>>

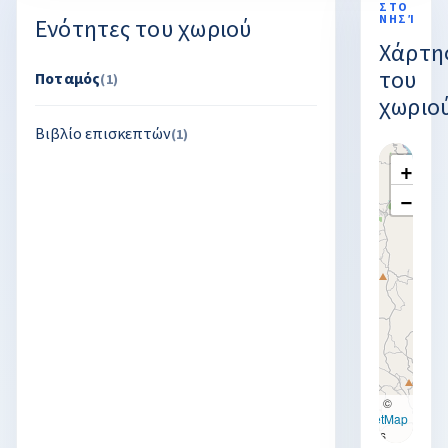
ΣΤΟ
ΝΗΣΊ
Ενότητες του χωριού
Χάρτη
του
Ποταμός
(1)
χωριο
Βιβλίο επισκεπτών
(1)
+
−
Leaflet
|
©
OpenStreetMap
contributors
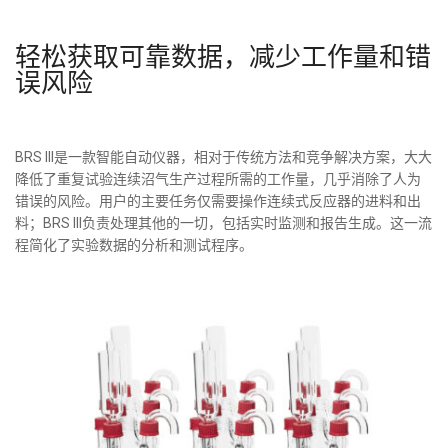
轻松获取可靠数据，减少工作量和错
误风险
BRS III是一款智能自动仪器，相对于传统方法和竞争解决方案，大大
降低了重复试验连续沼气生产过程所需的工作量，几乎消除了人为
错误的风险。用户的主要任务仅需要操作连续式反应器的进料和出
料；BRS III负责处理其他的一切，包括实时监测和报告生成。这一流
程简化了实验数据的分析和测试程序。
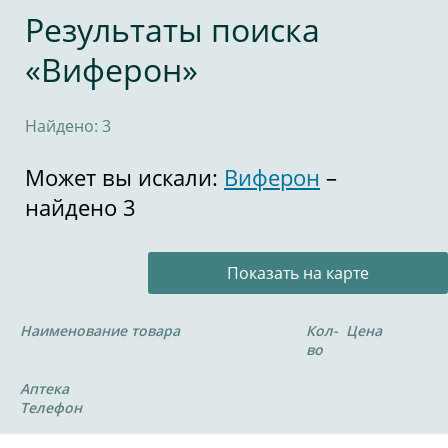
Результаты поиска
«Виферон»
Найдено: 3
Может вы искали:
Виферон
–
найдено 3
Показать на карте
Наименование товара
Кол-
Цена
во
Аптека
Телефон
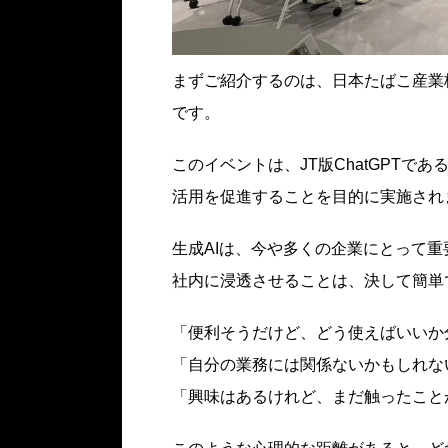
まずご紹介するのは、日本たばこ産業株式
です。
このイベントは、JT版ChatGPTで
活用を促進することを目的に実施され
生成AIは、今や多くの企業にとって
社内に浸透させることは、決して簡単
「便利そうだけど、どう使えばいいか
「自分の業務には関係ないかもしれな
「興味はあるけれど、まだ触ったこと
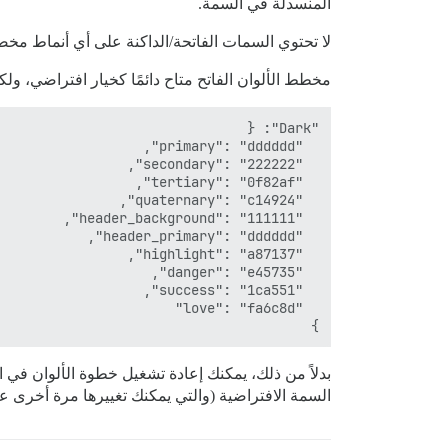
المنسدلة في السمة.
لا تحتوي السمات الفاتحة/الداكنة على أي أنماط م
مخطط الألوان الفاتح متاح دائمًا كخيار افتراضي، ولك
}

بدلاً من ذلك، يمكنك إعادة تشغيل خطوة الألوان في ا
السمة الافتراضية (والتي يمكنك تغييرها مرة أخرى عب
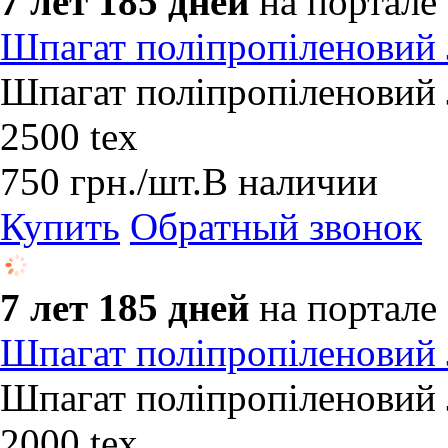
7 лет 185 дней
на портале
Шпагат поліпропіленовий
Шпагат поліпропіленовий ​
2500 tex
750
грн.
/шт.
В наличии
Купить
Обратный звонок
7 лет 185 дней
на портале
Шпагат поліпропіленовий
Шпагат поліпропіленовий ​
2000 tex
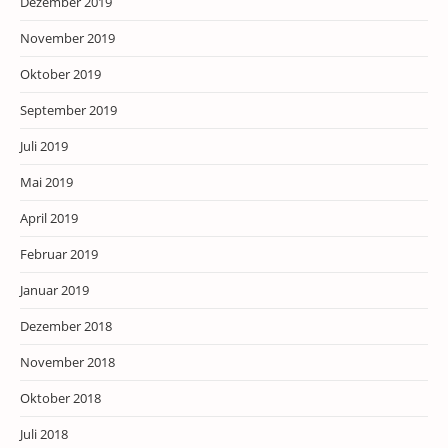
Dezember 2019
November 2019
Oktober 2019
September 2019
Juli 2019
Mai 2019
April 2019
Februar 2019
Januar 2019
Dezember 2018
November 2018
Oktober 2018
Juli 2018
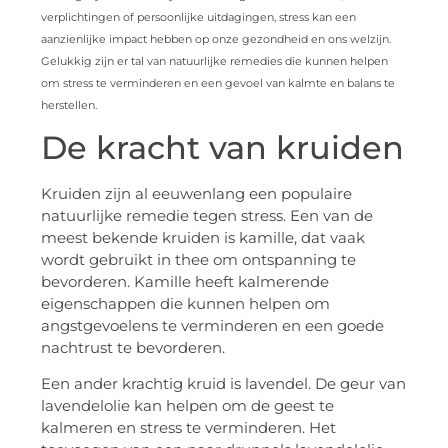
verplichtingen of persoonlijke uitdagingen, stress kan een
aanzienlijke impact hebben op onze gezondheid en ons welzijn.
Gelukkig zijn er tal van natuurlijke remedies die kunnen helpen
om stress te verminderen en een gevoel van kalmte en balans te
herstellen.
De kracht van kruiden
Kruiden zijn al eeuwenlang een populaire
natuurlijke remedie tegen stress. Een van de
meest bekende kruiden is kamille, dat vaak
wordt gebruikt in thee om ontspanning te
bevorderen. Kamille heeft kalmerende
eigenschappen die kunnen helpen om
angstgevoelens te verminderen en een goede
nachtrust te bevorderen.
Een ander krachtig kruid is lavendel. De geur van
lavendelolie kan helpen om de geest te
kalmeren en stress te verminderen. Het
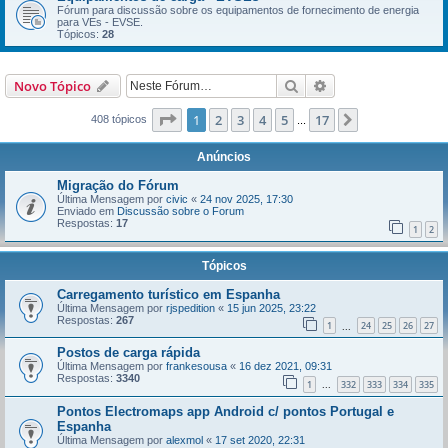
Fórum para discussão sobre os equipamentos de fornecimento de energia
para VEs - EVSE.
Tópicos:
28
Pesquisar
Pesquisa avançada
Novo Tópico
Página
1
de
17
1
2
3
4
5
17
Próximo
408 tópicos
...
Anúncios
Migração do Fórum
Última Mensagem por
civic
«
24 nov 2025, 17:30
Enviado em
Discussão sobre o Forum
Respostas:
17
1
2
Tópicos
Carregamento turístico em Espanha
Última Mensagem por
rjspedition
«
15 jun 2025, 23:22
Respostas:
267
1
24
25
26
27
...
Postos de carga rápida
Última Mensagem por
frankesousa
«
16 dez 2021, 09:31
Respostas:
3340
1
332
333
334
335
...
Pontos Electromaps app Android c/ pontos Portugal e
Espanha
Última Mensagem por
alexmol
«
17 set 2020, 22:31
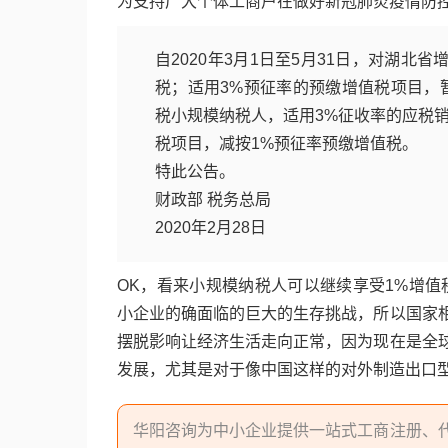
为支持广大个体工商户在做好新冠肺炎疫情防
自2020年3月1日至5月31日，对湖
税；适用3%预征率的预缴增值税项目，
税小规模纳税人，适用3%征收率的应税
税项目，减按1%预征率预缴增值税。
特此公告。
财政部 税务总局
2020年2月28日
OK，看来小规模纳税人可以继续享受1%增值
小企业的确面临的巨大的生存挑战，所以国家
摆脱影响让经济生活走向正常，因为现在是全
发展，尤其是对于像中国这样的对外制造出口
华阳咨询为中小企业提供一站式工商注册、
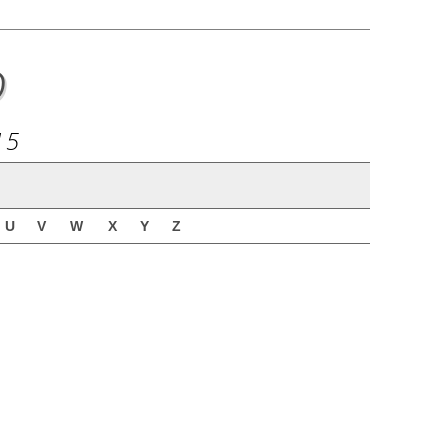
o
15
U
V
W
X
Y
Z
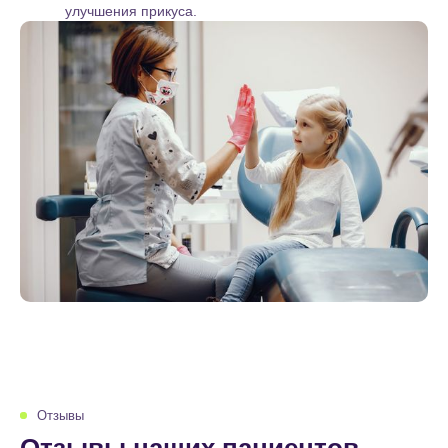
улучшения прикуса.
Отзывы
Отзывы наших пациентов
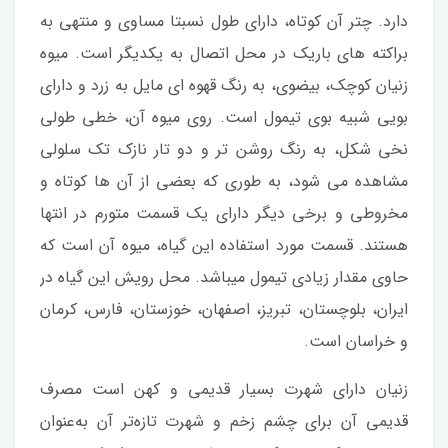
دارد. چتر آن کوتاه، دارای طول نسبتا مساوی و منتهی به
براکته های باریک در محل اتصال به یکدیگر است. میوه
زنیان کوچک، بیضوی، به رنگ قهوه ای مایل به زرد و دارای
بویی شبیه بوی تیمول است. روی میوه آن، خطی طولی
نخی شکل، به رنگ روشن تر و دو تار نازک تک سلولی
مشاهده می شود، به طوری که بعضی از آن ها کوتاه و
مخروطی و برخی دیگر دارای یک قسمت متورم در انتها
هستند. قسمت مورد استفاده این گیاه، میوه آن است که
حاوی مقدار زیادی تیمول میباشد. محل رویش این گیاه در
ایران، بلوچستان، تبریز، اصفهان، خوزستان، فارس، کرمان
و خراسان است.
زنیان دارای شهرت بسیار قدیمی و کهن است مصرف
قدیمی آن برای چشم زخم و شهرت تازه‌تر آن به‌عنوان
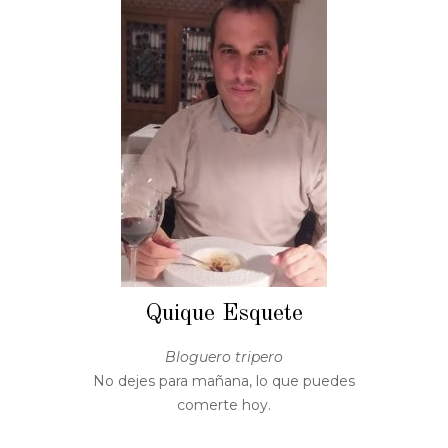
Quique Esquete
Bloguero tripero
No dejes para mañana, lo que puedes
comerte hoy.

<<

■ Exercise description: Using the material above, find each line that holds "میوه" and copy that line.

■ Solution to this exercise:
براکته های باریک در محل اتصال به یکدیگر است. میوه
بویی شبیه بوی تیمول است. روی میوه آن، خطی طولی
هستند. قسمت مورد استفاده این گیاه، میوه آن است که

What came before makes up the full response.